Describe common container security attack surfaces and how to secure containers.

Explanation:
Container security spans protecting the images you run, the runtime isolation that keeps them separate from the host, and the orchestration or management layer that deploys and configures them. The common attack surfaces show up in three areas: the image supply chain (base images and dependencies can be tainted or outdated), the runtime (a compromised or misconfigured container could escape or break containment), and misconfigurations (too-permissive settings, insecure defaults, or overly broad access in the orchestrator). To secure containers, address each layer. For images, enforce scanning for known vulnerabilities, use trusted and minimal base images, keep images up to date, and consider signing and verifying image provenance to prevent tampered or unauthorized images from running. For runtime, adopt least-privilege principles (don’t run as root, drop unnecessary capabilities, mount volumes read-only when possible), use isolated namespaces and security profiles (seccomp, AppArmor or SELinux), and enable runtime monitoring to detect unusual container behavior or attempts to escape. For orchestration, implement strict RBAC to control who can deploy or modify workloads, and apply network policies to limit which services and pods can talk to one another. Also remember to manage secrets securely (avoid hard-coding them in images, use secret stores), and enforce configuration hardening to minimize misconfigurations across the stack. This combination—secure images, hardened runtime, and tightly controlled orchestration with network and access controls—covers the most common container security attack surfaces and how to secure them.

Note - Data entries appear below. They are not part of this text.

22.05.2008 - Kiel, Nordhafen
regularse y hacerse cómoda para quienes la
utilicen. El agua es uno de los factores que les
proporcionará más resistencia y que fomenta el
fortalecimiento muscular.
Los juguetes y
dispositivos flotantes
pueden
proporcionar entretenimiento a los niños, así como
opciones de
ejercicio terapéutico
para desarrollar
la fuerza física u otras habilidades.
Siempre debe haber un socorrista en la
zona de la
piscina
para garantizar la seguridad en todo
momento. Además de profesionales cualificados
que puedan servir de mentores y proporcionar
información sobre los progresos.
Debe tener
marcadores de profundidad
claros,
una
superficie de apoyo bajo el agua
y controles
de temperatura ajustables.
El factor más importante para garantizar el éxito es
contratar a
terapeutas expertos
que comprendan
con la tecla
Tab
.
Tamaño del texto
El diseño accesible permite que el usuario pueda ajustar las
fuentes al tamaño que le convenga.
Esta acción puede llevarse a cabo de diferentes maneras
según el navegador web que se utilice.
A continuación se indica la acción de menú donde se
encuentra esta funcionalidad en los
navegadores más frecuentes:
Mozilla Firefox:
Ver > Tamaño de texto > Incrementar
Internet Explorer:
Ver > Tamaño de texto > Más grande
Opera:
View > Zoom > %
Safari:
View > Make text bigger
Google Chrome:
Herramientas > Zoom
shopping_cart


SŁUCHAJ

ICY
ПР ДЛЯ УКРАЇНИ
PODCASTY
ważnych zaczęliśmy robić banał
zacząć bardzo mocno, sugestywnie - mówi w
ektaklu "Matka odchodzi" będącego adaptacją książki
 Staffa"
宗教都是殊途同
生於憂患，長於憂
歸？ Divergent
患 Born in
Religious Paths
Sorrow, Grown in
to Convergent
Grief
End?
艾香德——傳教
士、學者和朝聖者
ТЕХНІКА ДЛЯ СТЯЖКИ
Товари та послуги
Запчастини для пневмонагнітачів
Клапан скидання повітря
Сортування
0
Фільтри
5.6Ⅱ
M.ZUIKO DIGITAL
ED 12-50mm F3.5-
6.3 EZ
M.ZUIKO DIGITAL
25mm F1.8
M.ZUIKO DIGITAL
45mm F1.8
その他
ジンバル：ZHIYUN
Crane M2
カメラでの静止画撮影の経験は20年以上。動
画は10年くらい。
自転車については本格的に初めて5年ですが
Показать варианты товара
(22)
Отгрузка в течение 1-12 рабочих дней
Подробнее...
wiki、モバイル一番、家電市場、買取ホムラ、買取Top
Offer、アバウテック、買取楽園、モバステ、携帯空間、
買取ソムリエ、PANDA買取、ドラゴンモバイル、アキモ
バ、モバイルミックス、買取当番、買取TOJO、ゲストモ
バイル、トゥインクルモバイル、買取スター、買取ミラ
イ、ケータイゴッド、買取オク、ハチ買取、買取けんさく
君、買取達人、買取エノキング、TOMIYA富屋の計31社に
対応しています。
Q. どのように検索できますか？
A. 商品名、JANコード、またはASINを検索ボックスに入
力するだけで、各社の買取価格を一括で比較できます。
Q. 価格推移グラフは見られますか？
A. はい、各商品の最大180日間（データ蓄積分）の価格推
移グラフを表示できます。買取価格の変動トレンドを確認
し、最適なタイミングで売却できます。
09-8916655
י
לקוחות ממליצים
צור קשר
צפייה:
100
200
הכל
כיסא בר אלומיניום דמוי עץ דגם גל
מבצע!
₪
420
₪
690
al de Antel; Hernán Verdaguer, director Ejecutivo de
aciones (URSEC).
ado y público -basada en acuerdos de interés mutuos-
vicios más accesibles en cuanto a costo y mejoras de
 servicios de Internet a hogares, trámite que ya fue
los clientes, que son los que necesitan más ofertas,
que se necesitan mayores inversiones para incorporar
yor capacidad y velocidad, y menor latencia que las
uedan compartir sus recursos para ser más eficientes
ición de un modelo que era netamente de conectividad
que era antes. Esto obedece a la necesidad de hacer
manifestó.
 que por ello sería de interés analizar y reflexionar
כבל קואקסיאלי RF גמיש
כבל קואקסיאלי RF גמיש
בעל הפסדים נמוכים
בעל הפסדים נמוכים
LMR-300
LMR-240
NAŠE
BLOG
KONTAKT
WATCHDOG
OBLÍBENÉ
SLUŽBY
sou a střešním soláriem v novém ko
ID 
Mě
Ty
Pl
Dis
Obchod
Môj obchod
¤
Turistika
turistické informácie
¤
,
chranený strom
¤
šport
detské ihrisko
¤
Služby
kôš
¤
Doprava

Container security spans protecting the images you run, the runtime isolation that keeps them separate from the host, and the orchestration or management layer that deploys and configures them. The common attack surfaces show up in three areas: the image supply chain (base images and dependencies can be tainted or outdated), the runtime (a compromised or misconfigured container could escape or break containment), and misconfigurations (too-permissive settings, insecure defaults, or overly broad access in the orchestrator).

To secure containers, address each layer. For images, enforce scanning for known vulnerabilities, use trusted and minimal base images, keep images up to date, and consider signing and verifying image provenance to prevent tampered or unauthorized images from running. For runtime, adopt least-privilege principles (don’t run as root, drop unnecessary capabilities, mount volumes read-only when possible), use isolated namespaces and security profiles (seccomp, AppArmor or SELinux), and enable runtime monitoring to detect unusual container behavior or attempts to escape. For orchestration, implement strict RBAC to control who can deploy or modify workloads, and apply network policies to limit which services and pods can talk to one another. Also remember to manage secrets securely (avoid hard-coding them in images, use secret stores), and enforce configuration hardening to minimize misconfigurations across the stack.

This combination—secure images, hardened runtime, and tightly controlled orchestration with network and access controls—covers the most common container security attack surfaces and how to secure them.